From the link you posted, it seems that the collection size are about 25GB, and there are two of them. So worst case, total of a 50GB collection. Is this correct?

My hardware info:

  • VivoBook-ASUSLaptop-X712FA
  • Intel® Core™ i5-8265U CPU @ 1.60GHz
  • 15,5 GiB
  • 498,7 GB

If I understand correctly, the total collection size absolutely dwarfs the total available RAM in the machine. Unfortunately this makes it somewhat impossible to have good performance, given that there is not enough hardware to cater for the magnitude of the data you’re working with. This is something that is not MongoDB specific, by the way.

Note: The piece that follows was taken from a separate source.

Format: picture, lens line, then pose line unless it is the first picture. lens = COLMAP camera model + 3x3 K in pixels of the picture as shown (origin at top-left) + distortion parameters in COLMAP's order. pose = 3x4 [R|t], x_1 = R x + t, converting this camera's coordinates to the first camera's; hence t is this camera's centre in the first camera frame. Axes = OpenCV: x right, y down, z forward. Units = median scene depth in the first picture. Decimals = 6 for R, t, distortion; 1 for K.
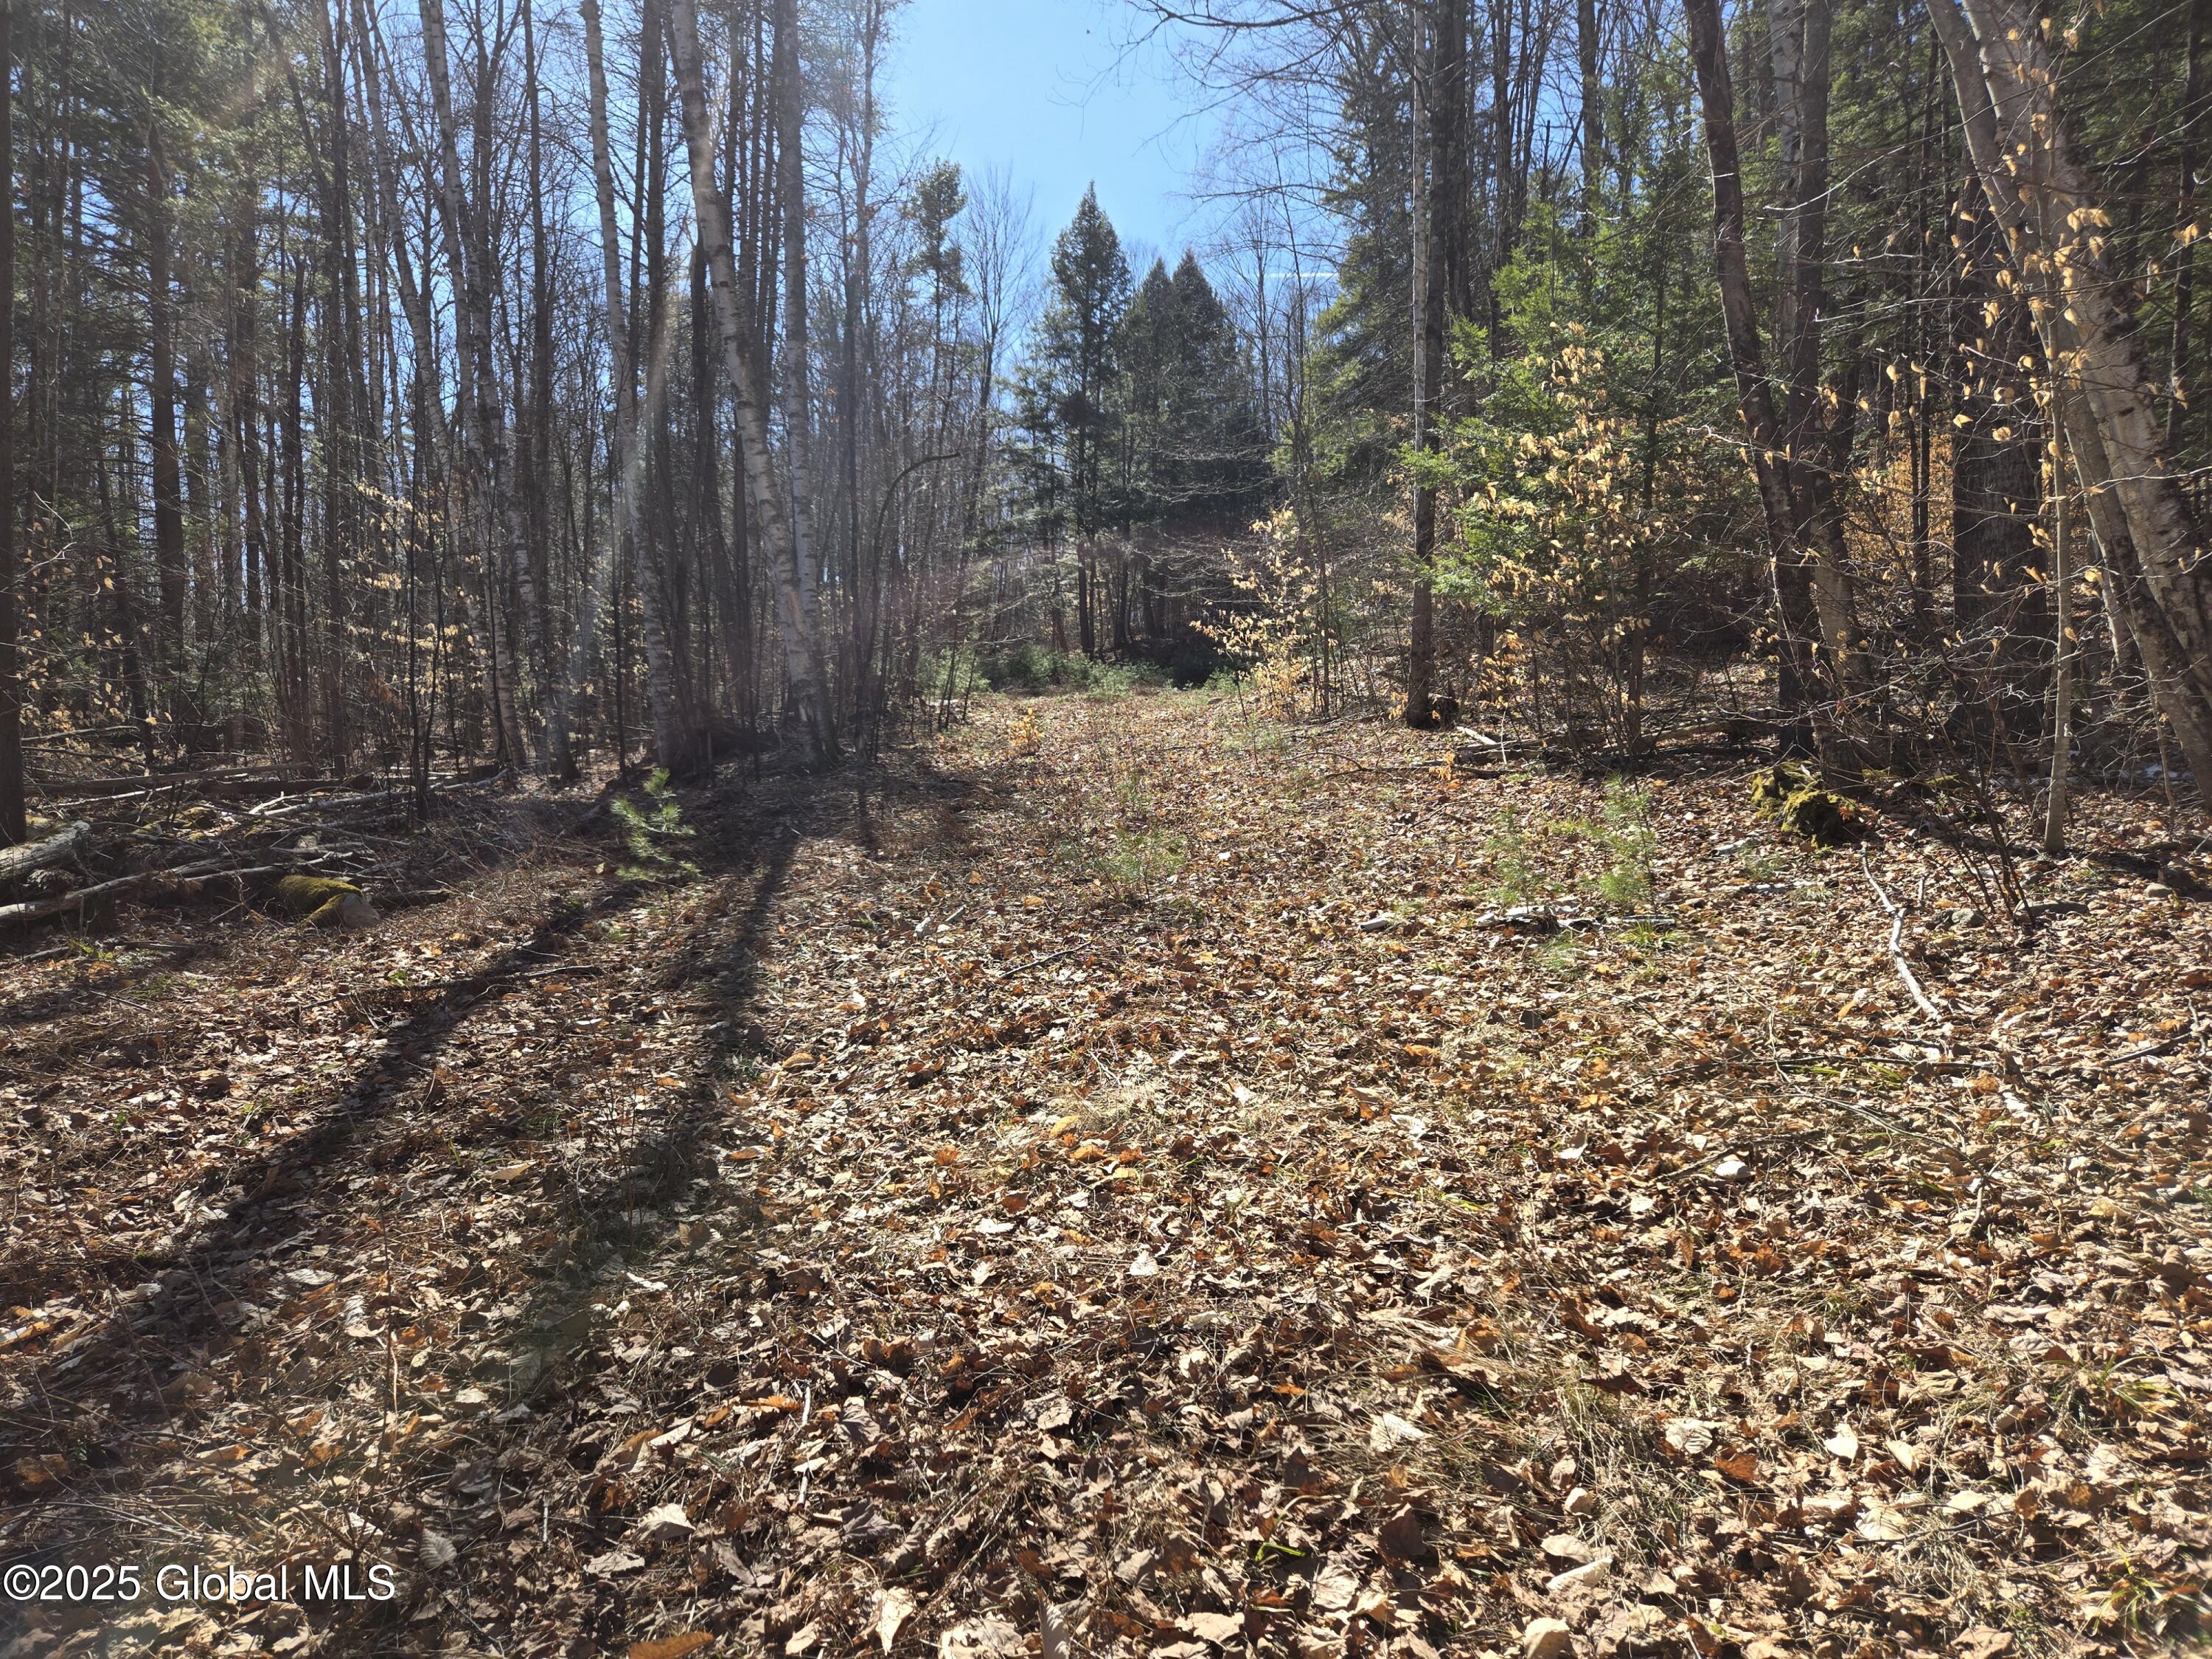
lens RADIAL K [[1474.7, 0, 1104.0], [0, 1474.7, 834.2], [0, 0, 1]] dist [0.042317, -0.000538]
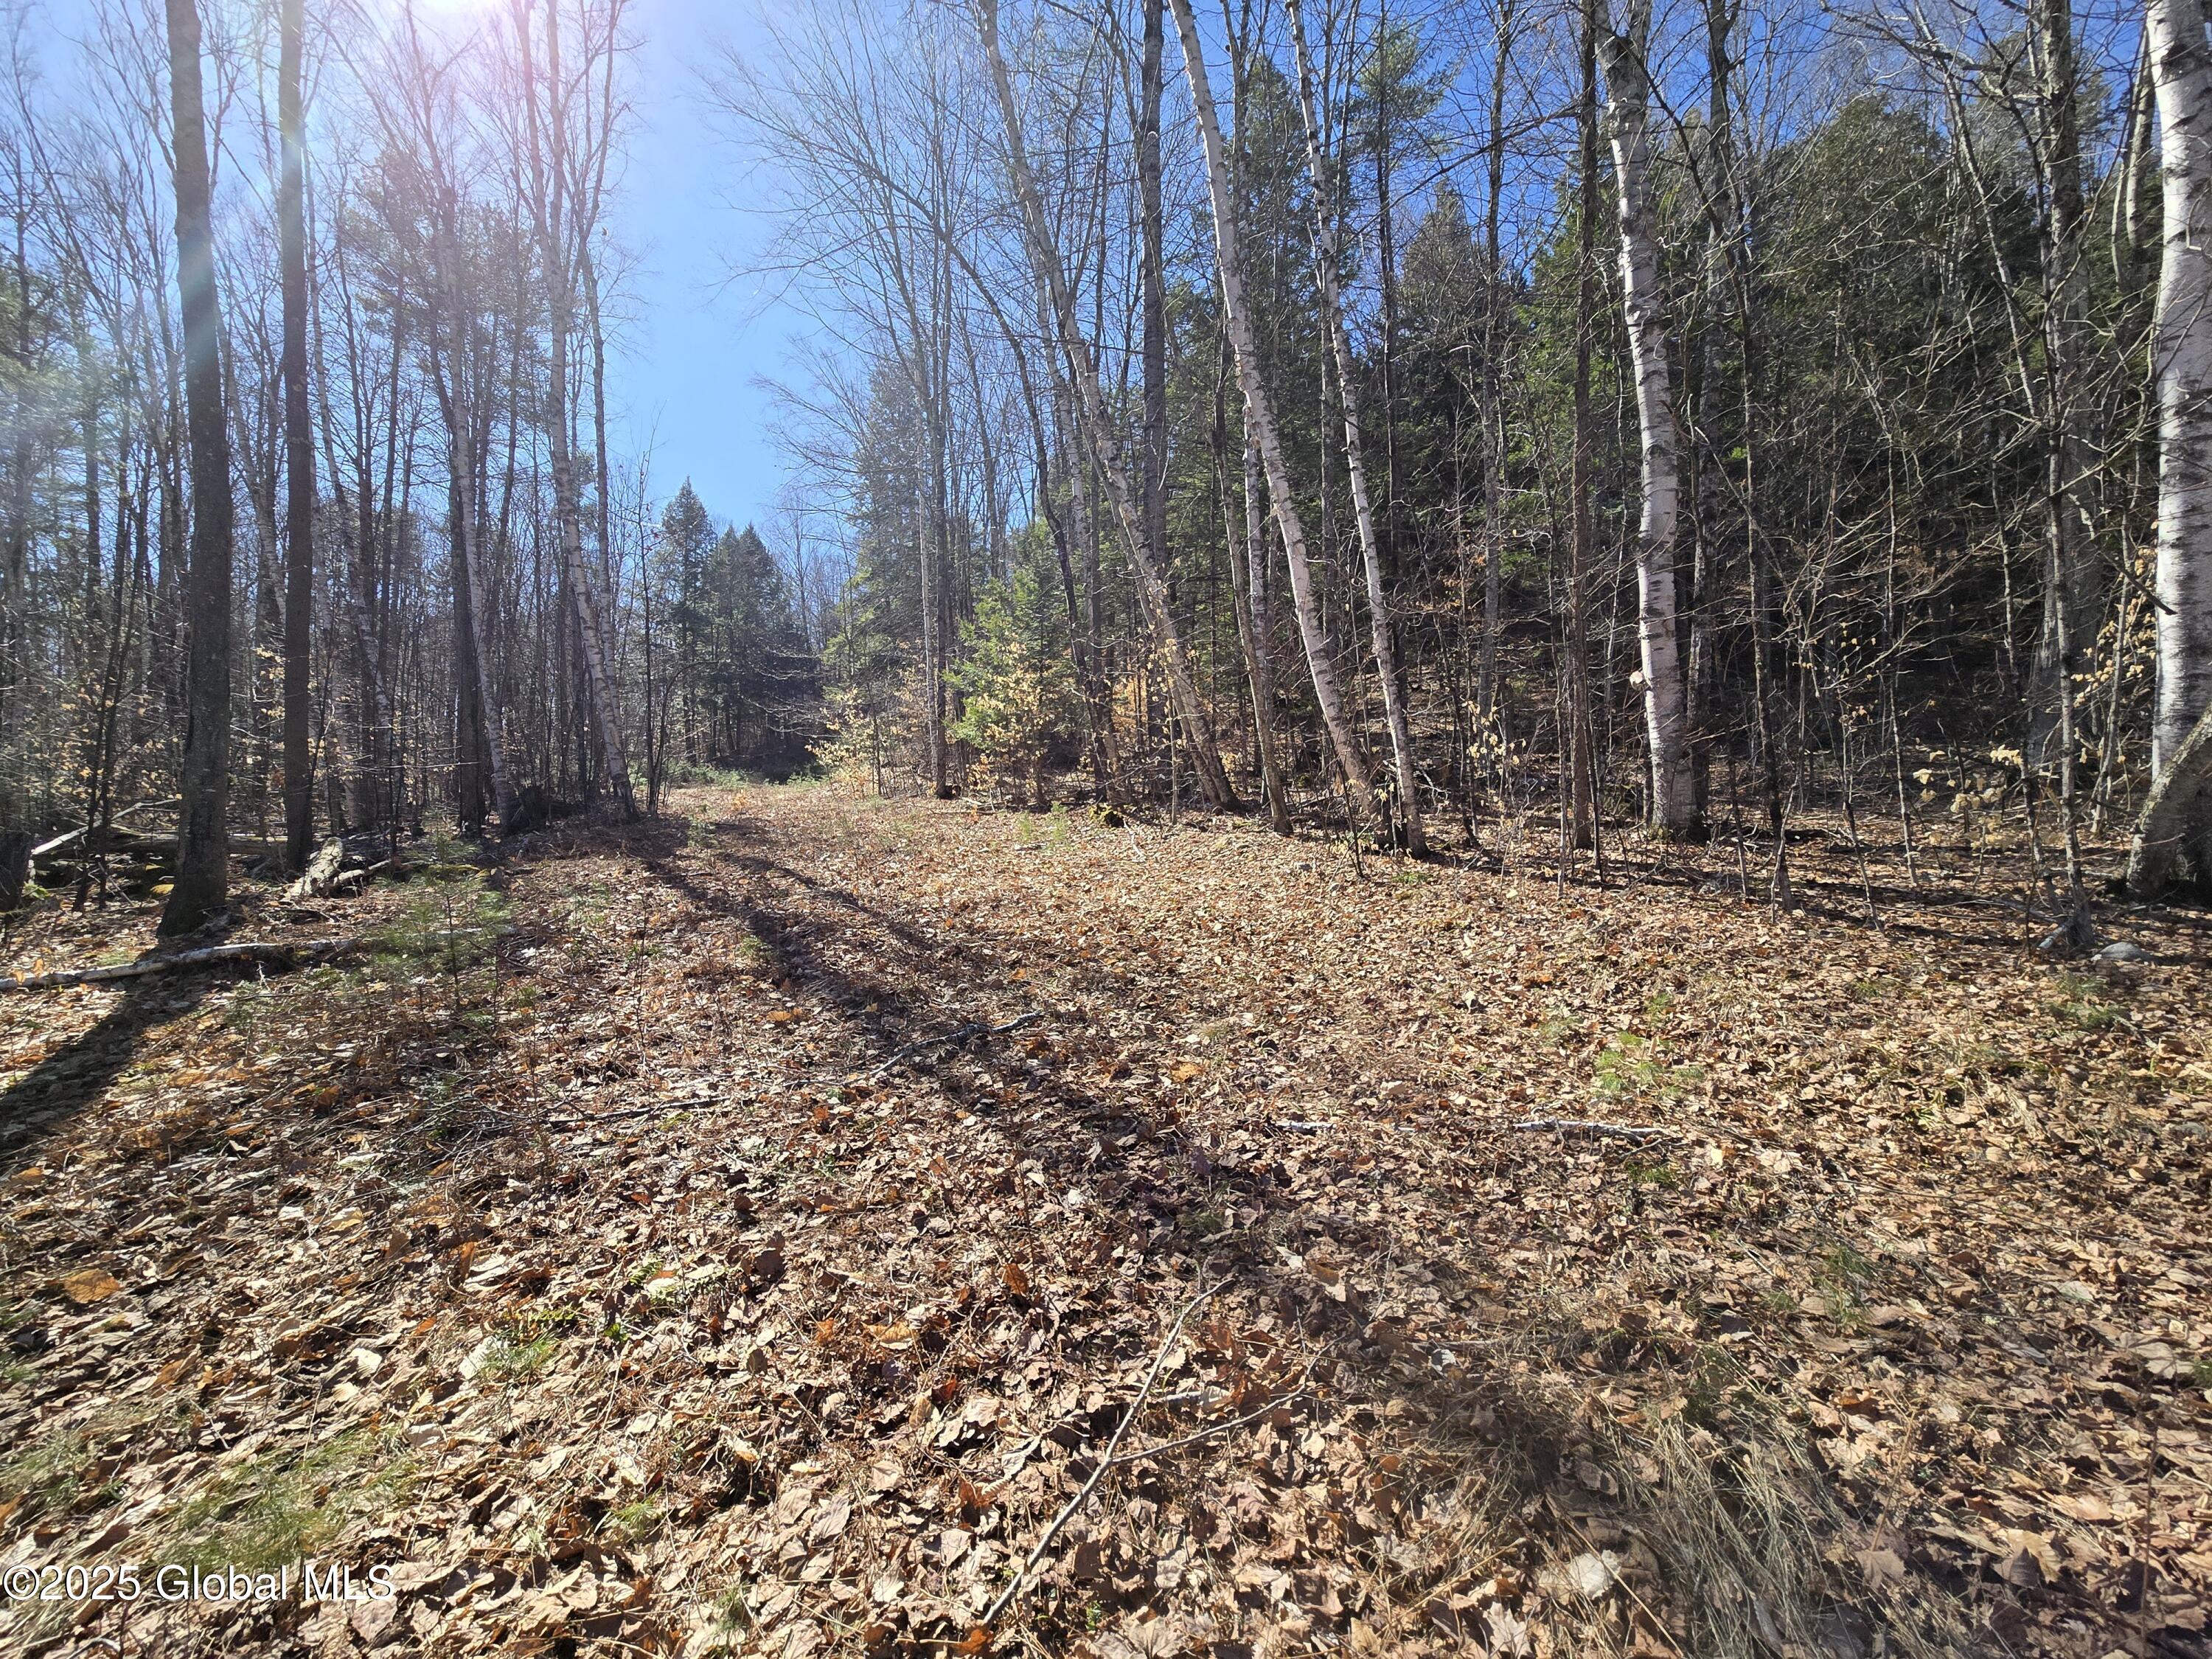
lens RADIAL K [[905.7, 0, 1107.3], [0, 905.7, 827.7], [0, 0, 1]] dist [-0.004123, 0.002551]
pose [[0.899363, -0.017671, 0.436845, -0.098087], [0.041540, 0.998116, -0.045147, 0.027112], [-0.435224, 0.058750, 0.898403, -0.192055]]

I believe you would see similar performance issues using any other database products in the market.

Depending on your requirements, you might be interested in checking out MongoDB Atlas, since it would allow you to scale your deployment up (or down) depending on your query needs. I understand that you may not need to have the query returned in seconds using the biggest deployment, but you may find it easier to get a good balance between price & performance using Atlas.

Best regards
Kevin

Let’s additionally discuss examples of highly truncated data. I think this small data is enough to demonstrate problems on the MongoDB side.

I’ve explored the memory usage of the longest (~21m) query. It looks like the problem is not there. Here is the memory consumption before running the query:

After about 15 minutes of calculations, the memory expense increased only slightly:

I still ask the MongoDB developers to optimize the DBMS for typically bioinformatic queries.